The sheriff’s office contends that it has no choice. Once a defendant is placed on a monitoring program 24 hours a day, only a judge can revise the order to permit them to go outside, even to attend work, school, or pick up children, according to Cara Smith, the chief policy officer for Sheriff Tom Dart. She said her office works with judges to effect appropriate revisions.

“Every case involves at least three different judges. There is the bond court judge, the preliminary hearing judge, and the trial judge,” Smith explained. “There is a lot of ‘not my job’ when trying to get bond [and electronic monitoring] conditions reviewed.

“Often a judge [in the process] will say, ‘I’m not going to upset a decision made by one of my colleagues,’” she continued. “The structure of our system is very unforgiving in terms of seeking adjustments or changes in bond [and electronic monitoring] decisions.”

As a result, defendants often find themselves caught in a legal no-man’s land with the sheriff on one side and the courts on the other.
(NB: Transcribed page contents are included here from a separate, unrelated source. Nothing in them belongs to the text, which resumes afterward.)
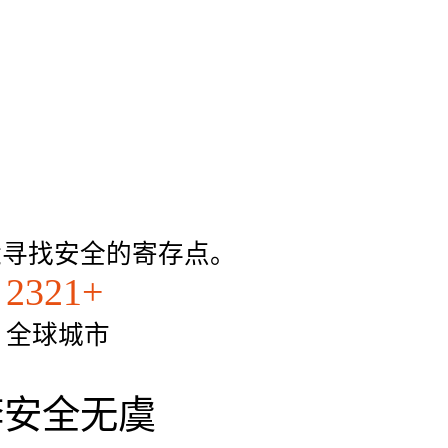
常感激他的
，只需5欧
近寻找安全的寄存点。
2321+
全球城市
的行李安全无虞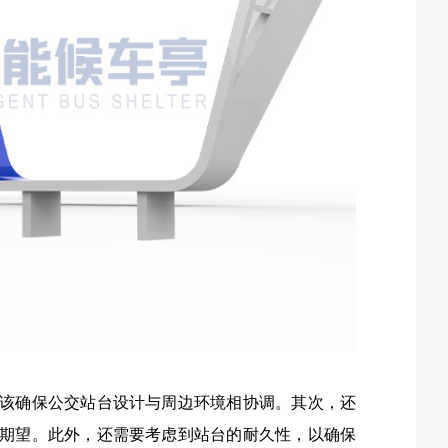
该确保公交站台设计与周边环境相协调。其次，还
期望。此外，还需要考虑到站台的耐久性，以确保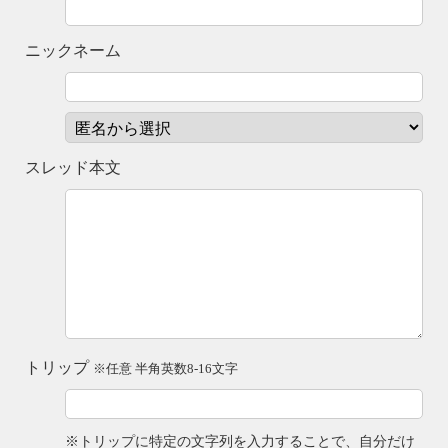
ニックネーム
スレッド本文
トリップ
※任意 半角英数8-16文字
※トリップに特定の文字列を入力することで、自分だけ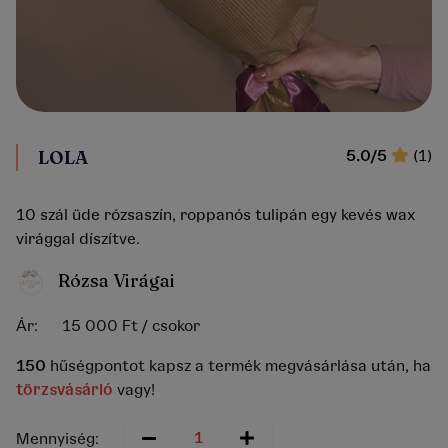
LOLA
5.0/5
(1)
10 szál üde rózsaszín, roppanós tulipán egy kevés wax
virággal díszítve.
Rózsa Virágai
Ár:
15 000 Ft
/ csokor
150
hűségpontot kapsz a termék megvásárlása után, ha
törzsvásárló
vagy!
Mennyiség: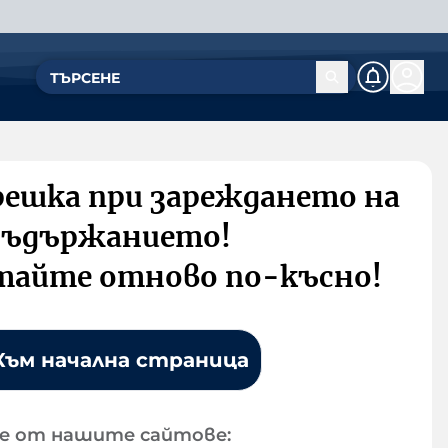
решка при зареждането на
съдържанието!
тайте отново по-късно!
Към начална страница
е от нашите сайтове: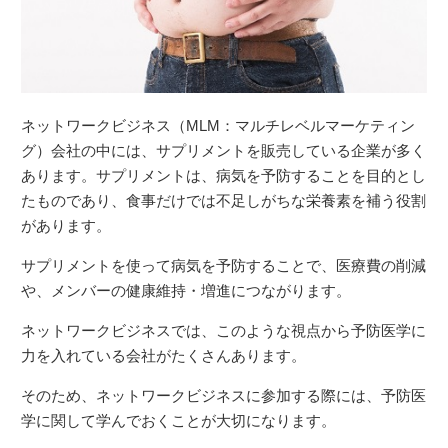
ネットワークビジネス（MLM：マルチレベルマーケティン
グ）会社の中には、サプリメントを販売している企業が多く
あります。サプリメントは、病気を予防することを目的とし
たものであり、食事だけでは不足しがちな栄養素を補う役割
があります。
サプリメントを使って病気を予防することで、医療費の削減
や、メンバーの健康維持・増進につながります。
ネットワークビジネスでは、このような視点から予防医学に
力を入れている会社がたくさんあります。
そのため、ネットワークビジネスに参加する際には、予防医
学に関して学んでおくことが大切になります。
Smith said the sheriff and Cook County Public Defender Amy Campanelli have worked to “streamline” the movement issue.

“I think [defense lawyers’] frustration is with electronic monitoring, period,” Smith said. “They would prefer their clients have complete freedom pretrial, and that is a gripe you have with the judges.”

In Washington, D.C., judges strive to limit the use of electronic monitoring even as the court system has moved away from requiring cash bail for release. “I know that in many places, electronic monitoring is a kind of panacea of a standard condition thrown on people who are being released,” said Judge Truman Morrison of the D.C. Superior Court. “We have historically tried to limit electronic monitoring to where it is really needed [such as] in domestic violence cases. … We use it in a very limited fashion.”

Even so, Washington officials have found that defendants tend to appear for their court dates regardless of electronic monitoring.

Ali Abid, an Appleseed Foundation fellow who has been studying bail practices, is among those urging Cook County to be more flexible in the conditions imposed on persons upon arrest.

“Electronic monitoring is an easy stepping stone” as judges move away from routinely requiring cash bond, Abid says, but the “electronic monitoring system is not very nimble.”